## TASK TO CARRY OUT
Each line below should be retyped exactly, with no pictures.

## RECORDS FOR THE TASK
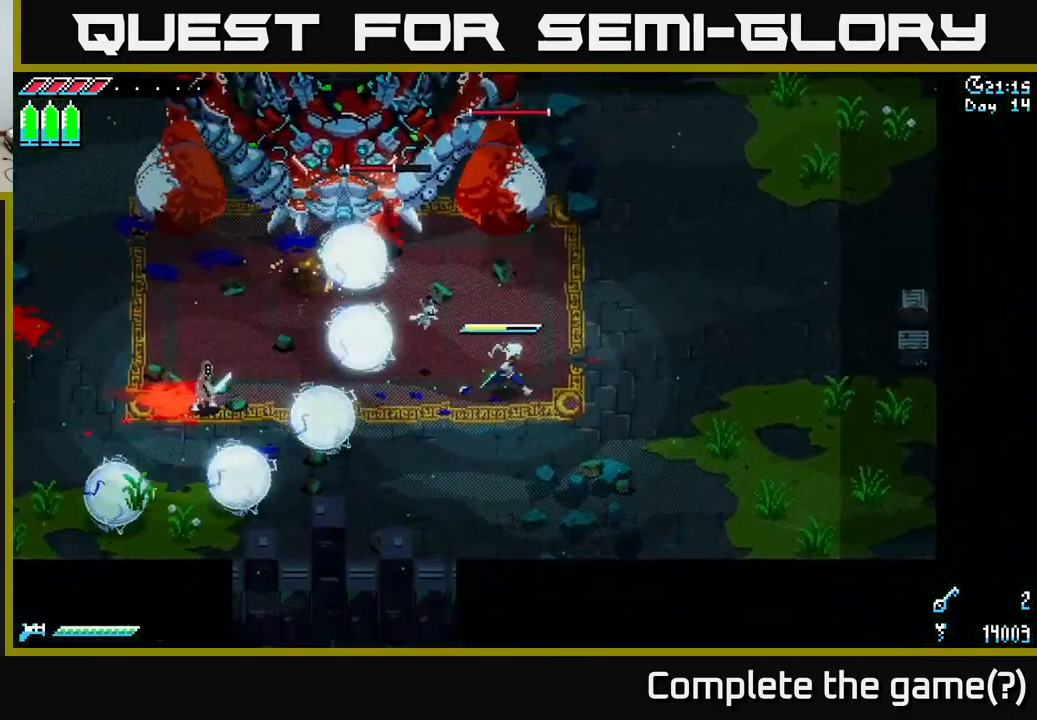
{"buttons": [], "left_stick": "center", "right_stick": "center", "events": [[150, "left_stick", "up-left"], [200, "B", "down"], [283, "left_stick", "center"], [300, "B", "up"]]}
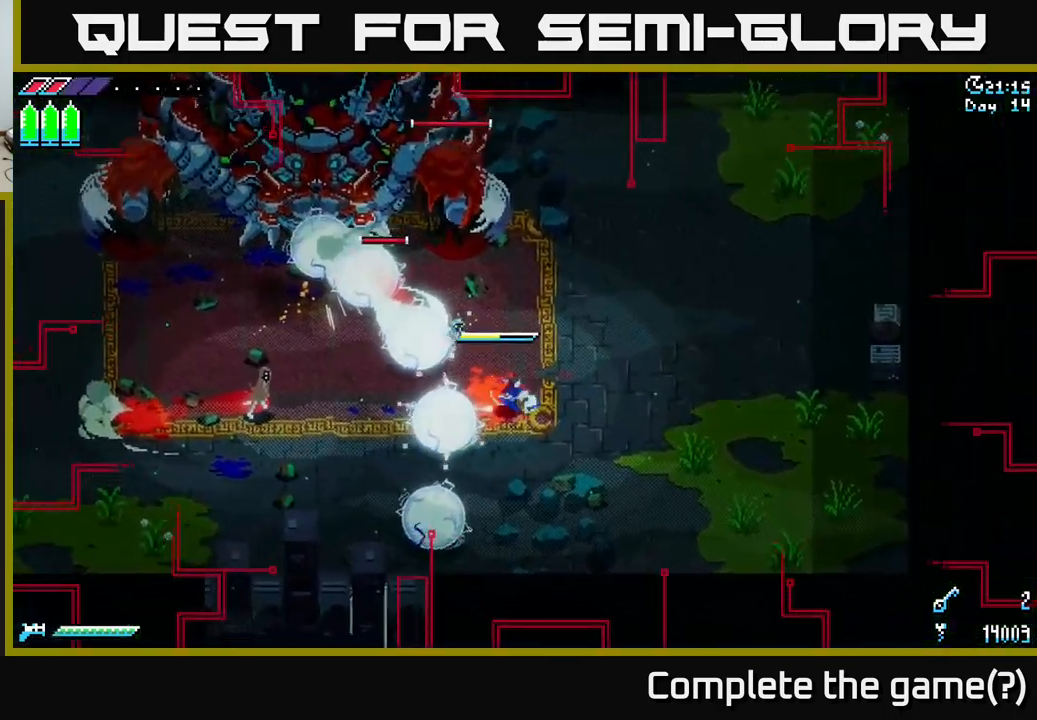
{"buttons": ["B"], "left_stick": "up-left", "right_stick": "center", "events": [[33, "left_stick", "down-left"], [200, "left_stick", "center"], [300, "left_stick", "left"], [366, "B", "down"], [433, "left_stick", "up-left"], [450, "B", "up"], [500, "B", "down"]]}
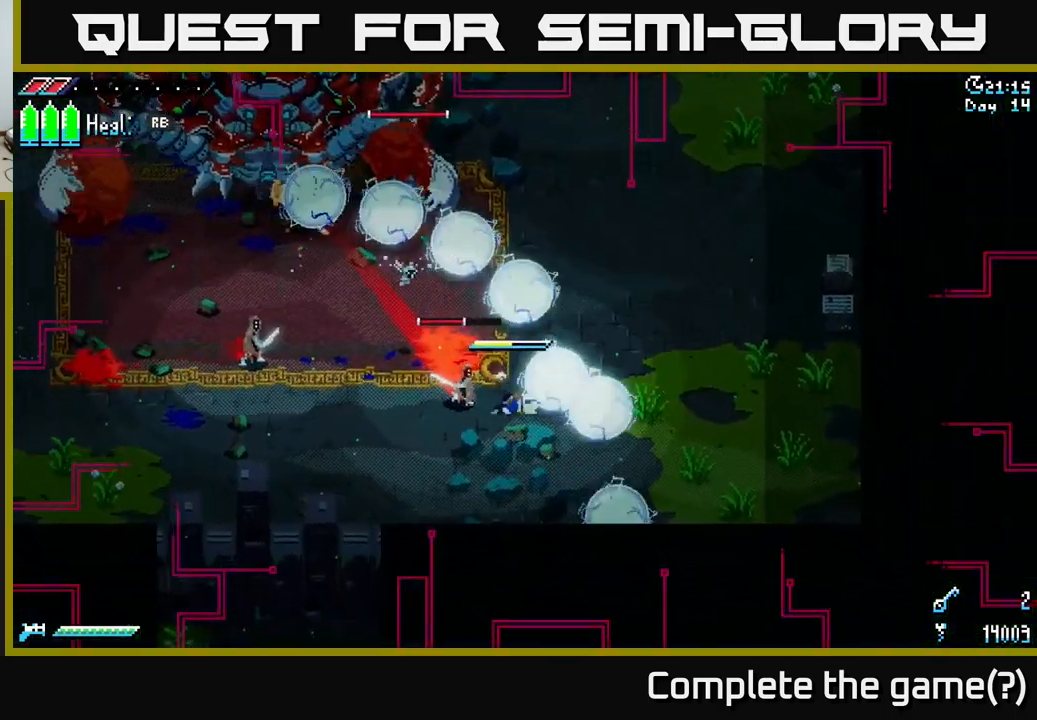
{"buttons": [], "left_stick": "right", "right_stick": "center", "events": [[33, "left_stick", "left"], [66, "B", "up"], [150, "B", "down"], [200, "left_stick", "center"], [250, "B", "up"], [333, "left_stick", "right"]]}
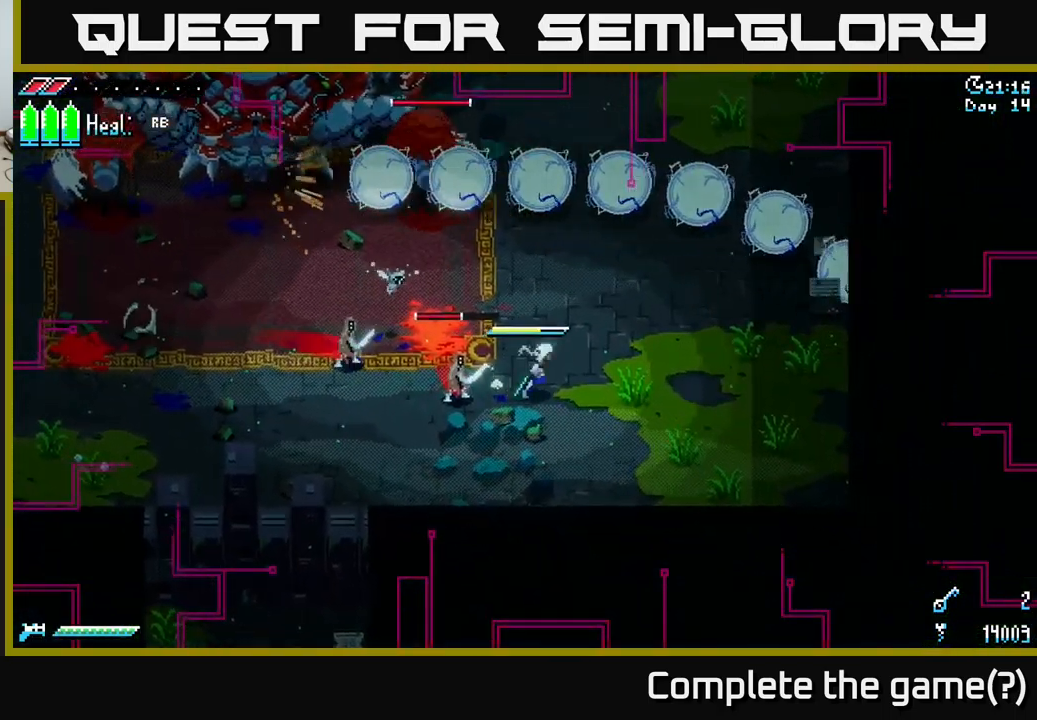
{"buttons": [], "left_stick": "right", "right_stick": "center", "events": [[183, "X", "down"], [250, "A", "down"], [366, "A", "up"], [450, "X", "up"]]}
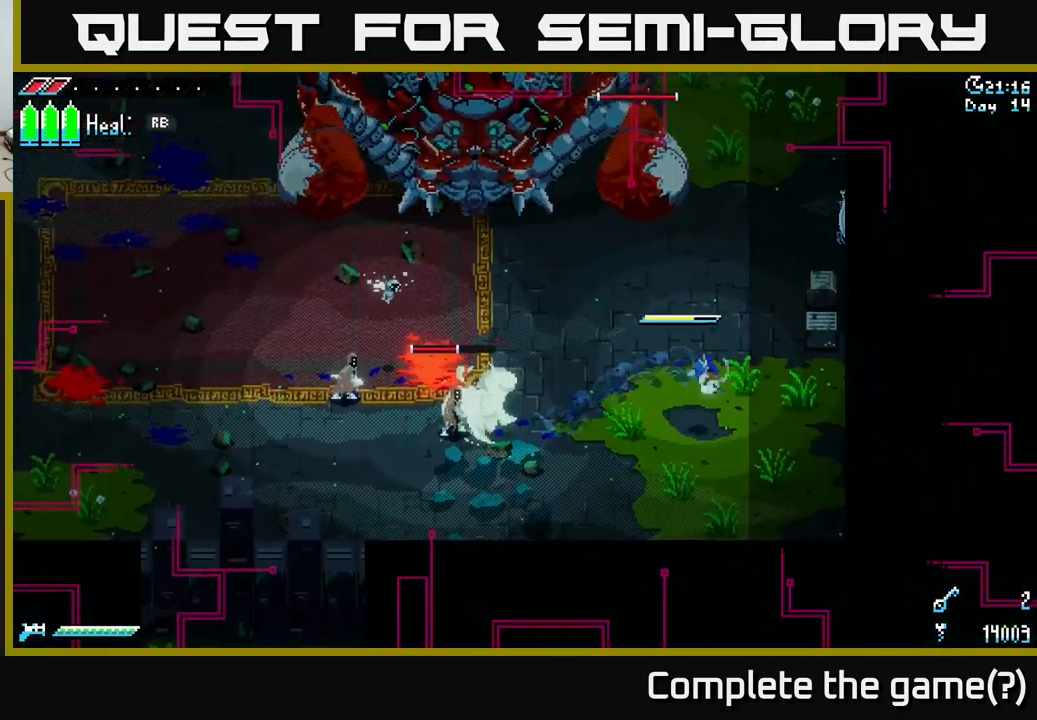
{"buttons": ["R1"], "left_stick": "down-right", "right_stick": "center", "events": [[166, "left_stick", "down"], [316, "R1", "down"], [366, "left_stick", "down-right"]]}
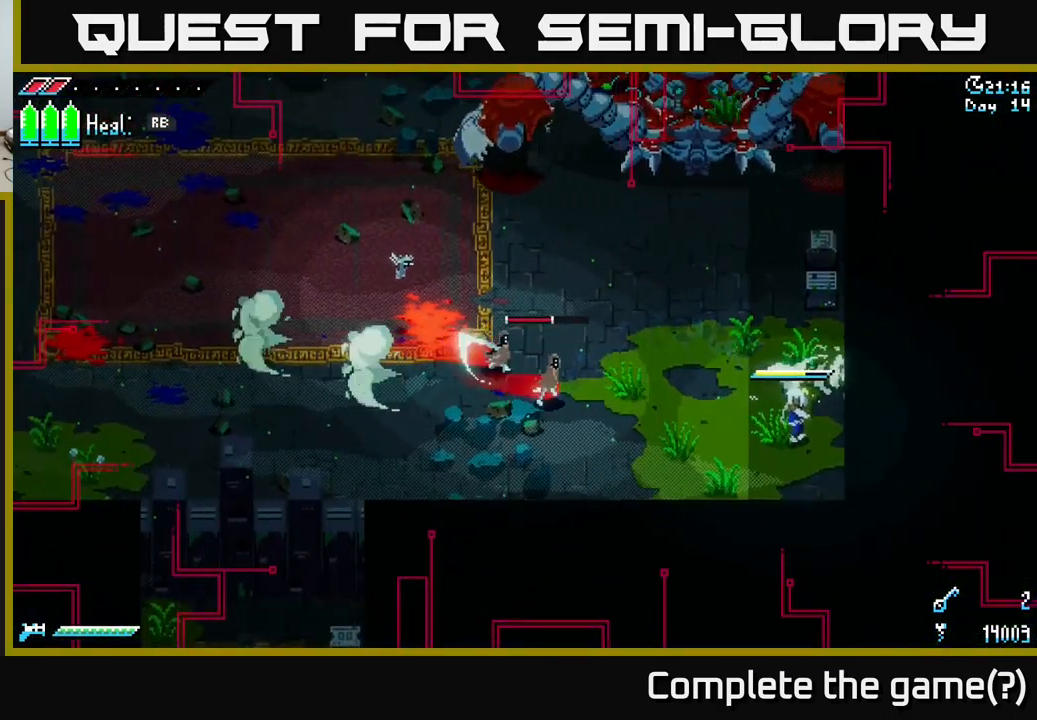
{"buttons": ["R1"], "left_stick": "center", "right_stick": "center", "events": [[83, "left_stick", "center"]]}
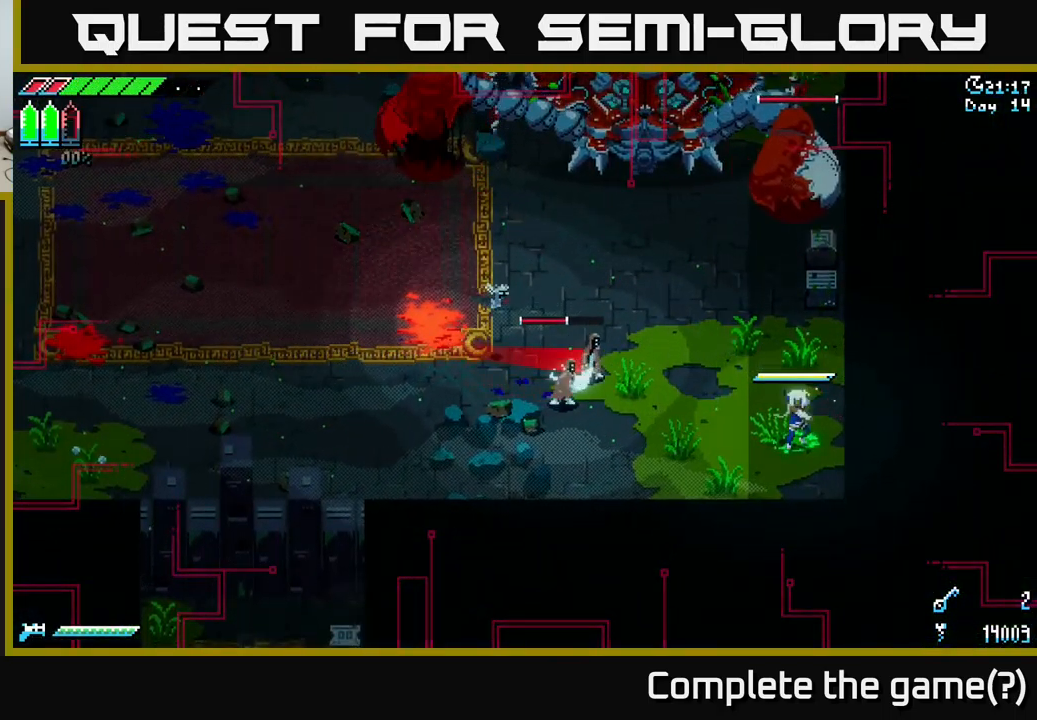
{"buttons": ["X", "R2"], "left_stick": "left", "right_stick": "center", "events": [[133, "left_stick", "left"], [150, "R1", "up"], [200, "X", "down"], [333, "A", "down"], [433, "A", "up"], [466, "R2", "down"]]}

## SOLVED EXERCISE
{"buttons": [], "left_stick": "center", "right_stick": "center", "events": [[150, "left_stick", "up-left"], [200, "B", "down"], [283, "left_stick", "center"], [300, "B", "up"]]}
{"buttons": ["B"], "left_stick": "up-left", "right_stick": "center", "events": [[33, "left_stick", "down-left"], [200, "left_stick", "center"], [300, "left_stick", "left"], [366, "B", "down"], [433, "left_stick", "up-left"], [450, "B", "up"], [500, "B", "down"]]}
{"buttons": [], "left_stick": "right", "right_stick": "center", "events": [[33, "left_stick", "left"], [66, "B", "up"], [150, "B", "down"], [200, "left_stick", "center"], [250, "B", "up"], [333, "left_stick", "right"]]}
{"buttons": [], "left_stick": "right", "right_stick": "center", "events": [[183, "X", "down"], [250, "A", "down"], [366, "A", "up"], [450, "X", "up"]]}
{"buttons": ["R1"], "left_stick": "down-right", "right_stick": "center", "events": [[166, "left_stick", "down"], [316, "R1", "down"], [366, "left_stick", "down-right"]]}
{"buttons": ["R1"], "left_stick": "center", "right_stick": "center", "events": [[83, "left_stick", "center"]]}
{"buttons": ["X", "R2"], "left_stick": "left", "right_stick": "center", "events": [[133, "left_stick", "left"], [150, "R1", "up"], [200, "X", "down"], [333, "A", "down"], [433, "A", "up"], [466, "R2", "down"]]}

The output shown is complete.